What needs to be done
Reproduce the data that follows character for character, but omit its pictures.

(Records from a dataset)

^^^^^^^^^^^^^^^^

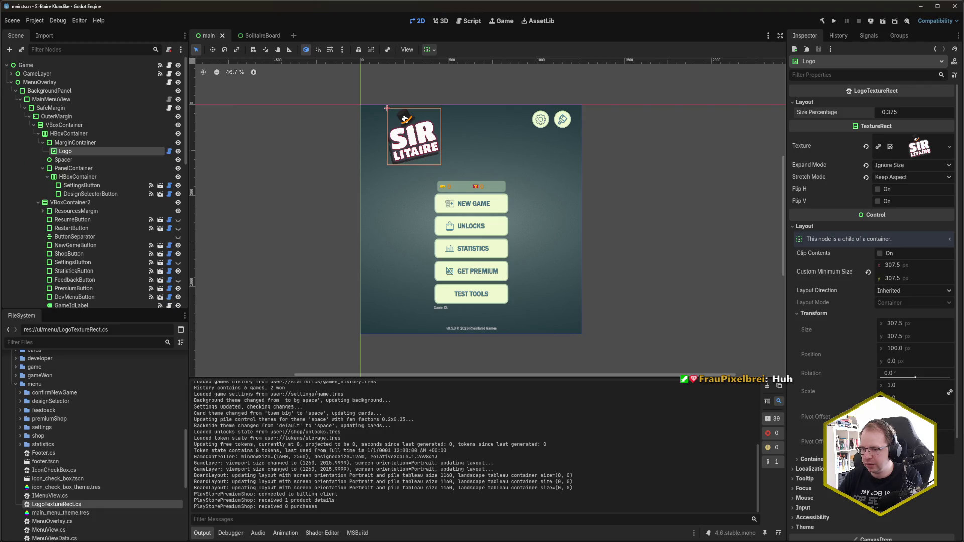
pyautogui.moveTo(25, 541)
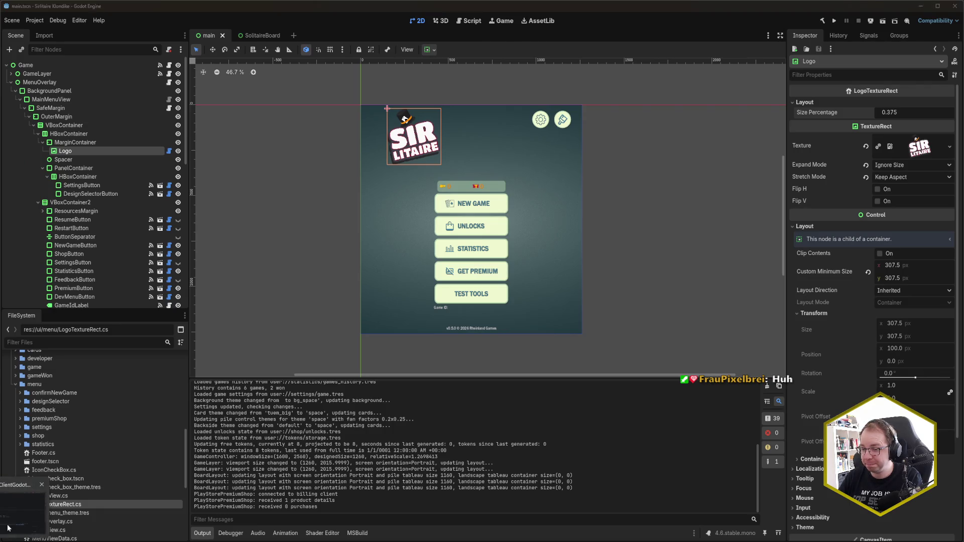
pyautogui.click(23, 508)
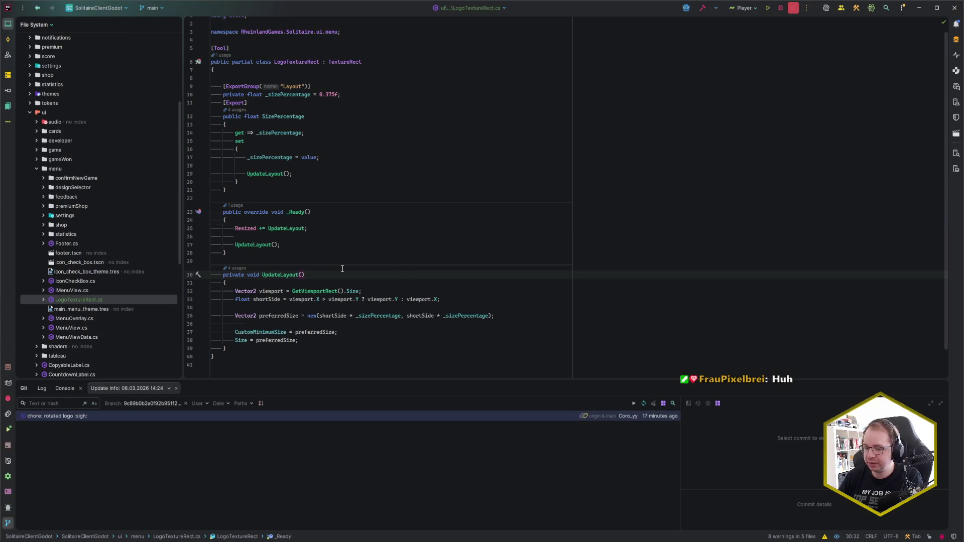
pyautogui.press('alt+0')
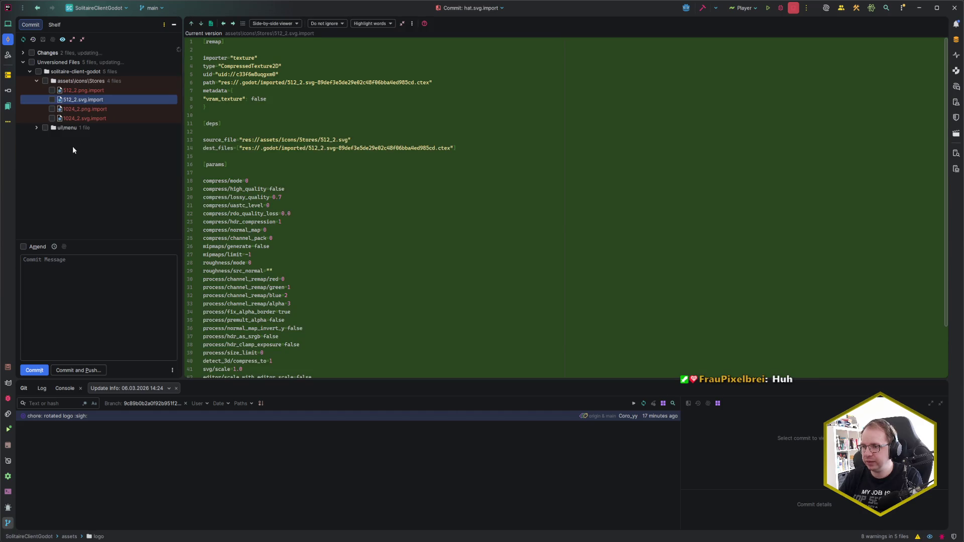
# Expand ui\menu and icons\Stores, then tick the Changes root to include all 10 files
pyautogui.click(77, 128)
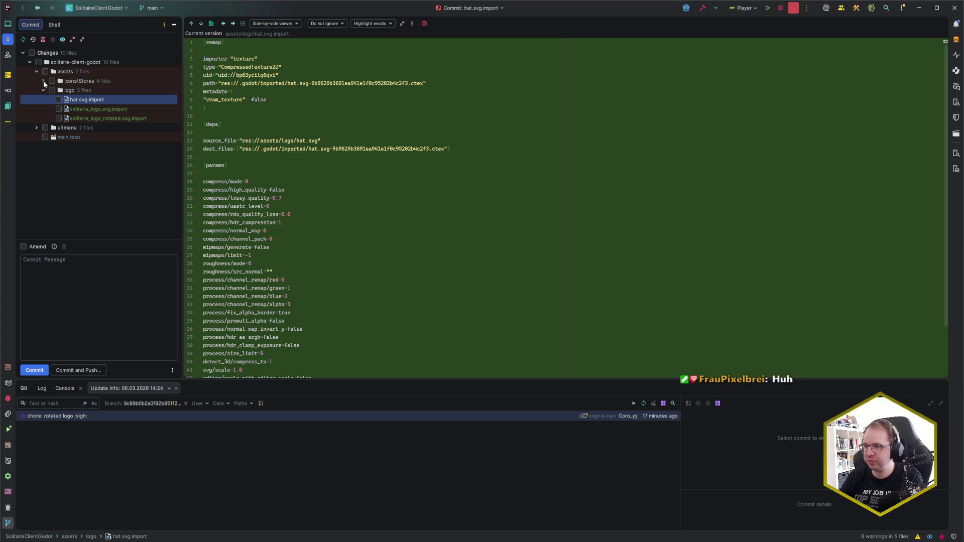
pyautogui.click(43, 81)
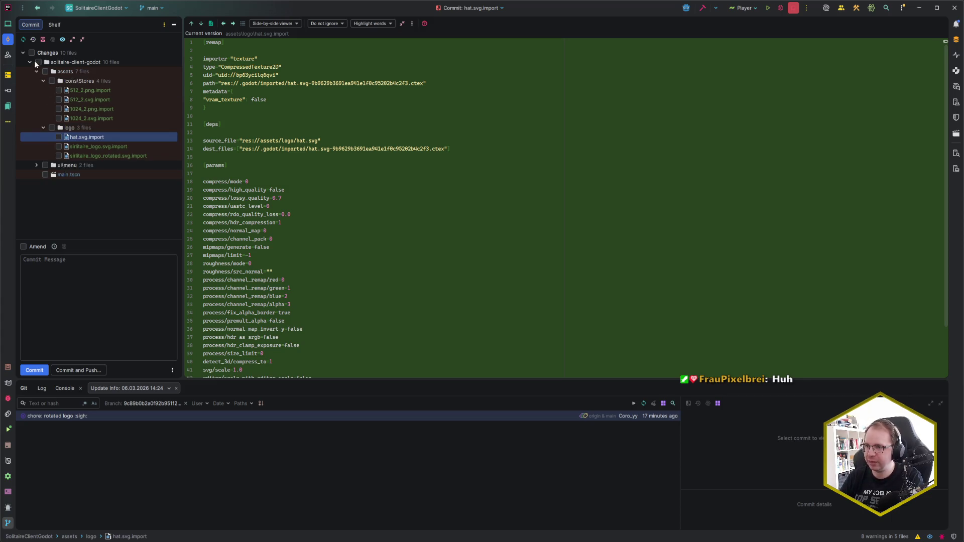
pyautogui.click(32, 53)
pyautogui.click(79, 293)
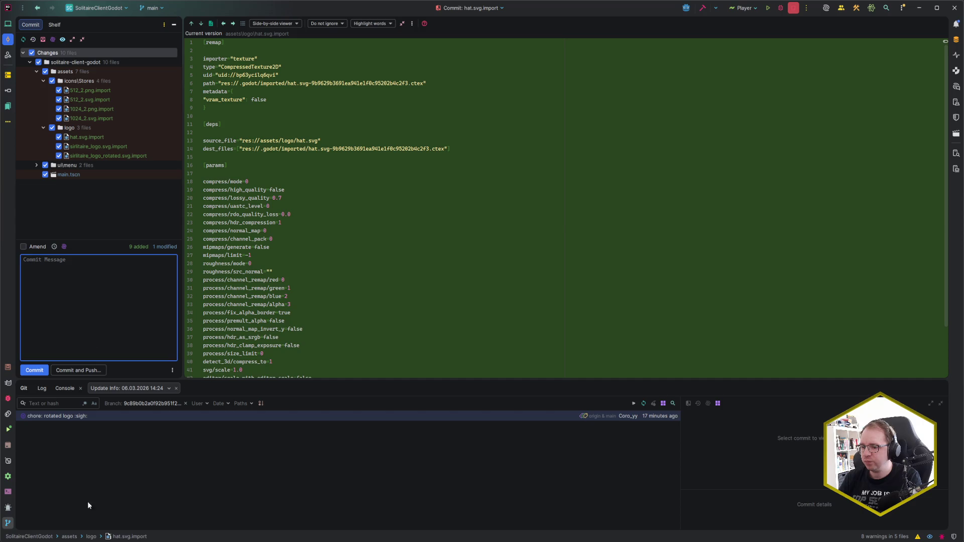
# In Project Settings, set the Icon to res://assets/icons/Stores/512_2.svg and close the dialog
pyautogui.press('alt+Tab')
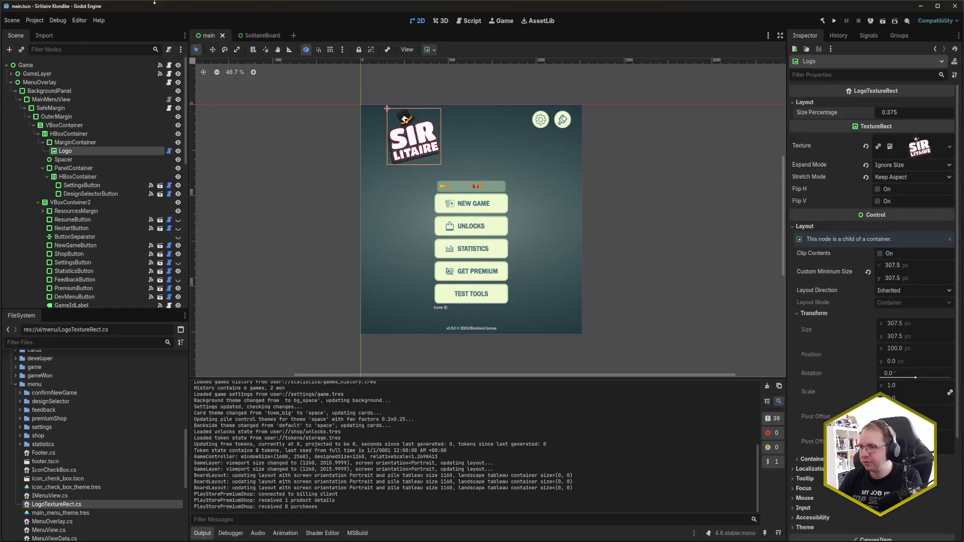
pyautogui.click(37, 20)
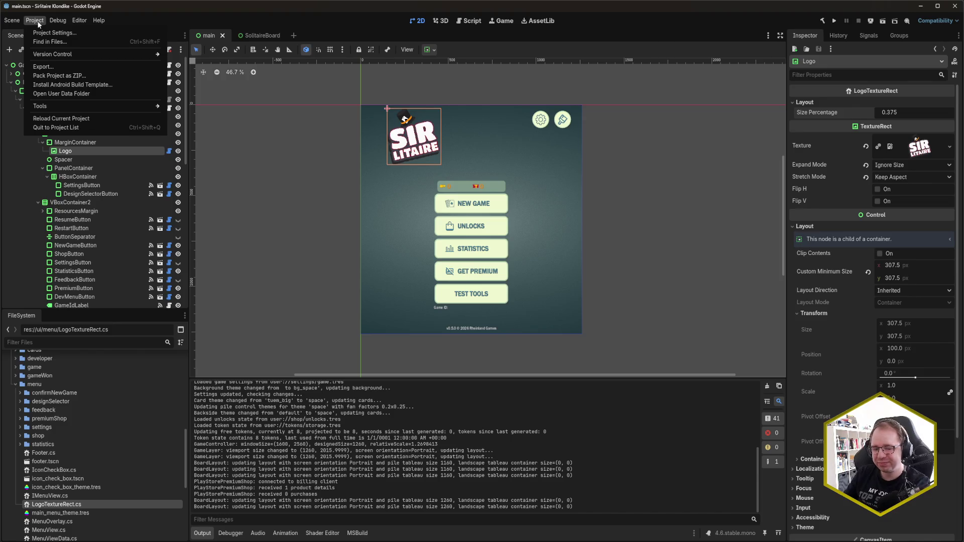
pyautogui.click(50, 33)
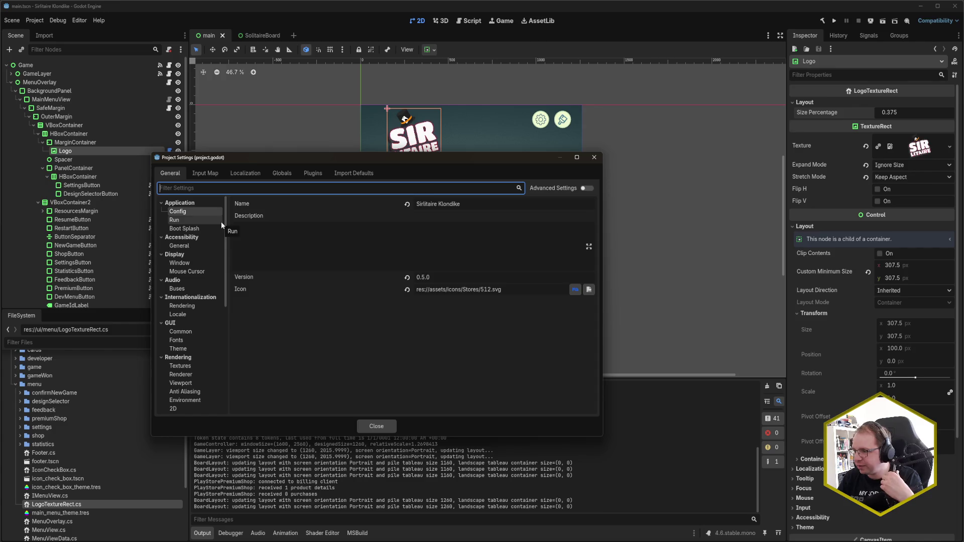
pyautogui.click(500, 289)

^^^^^^^^^^^^^^^^

Your solution
pyautogui.moveTo(25, 541)
pyautogui.click(23, 508)
pyautogui.press('alt+0')
# Expand ui\menu and icons\Stores, then tick the Changes root to include all 10 files
pyautogui.click(77, 128)
pyautogui.click(43, 81)
pyautogui.click(32, 53)
pyautogui.click(79, 293)
# In Project Settings, set the Icon to res://assets/icons/Stores/512_2.svg and close the dialog
pyautogui.press('alt+Tab')
pyautogui.click(37, 20)
pyautogui.click(50, 33)
pyautogui.click(500, 289)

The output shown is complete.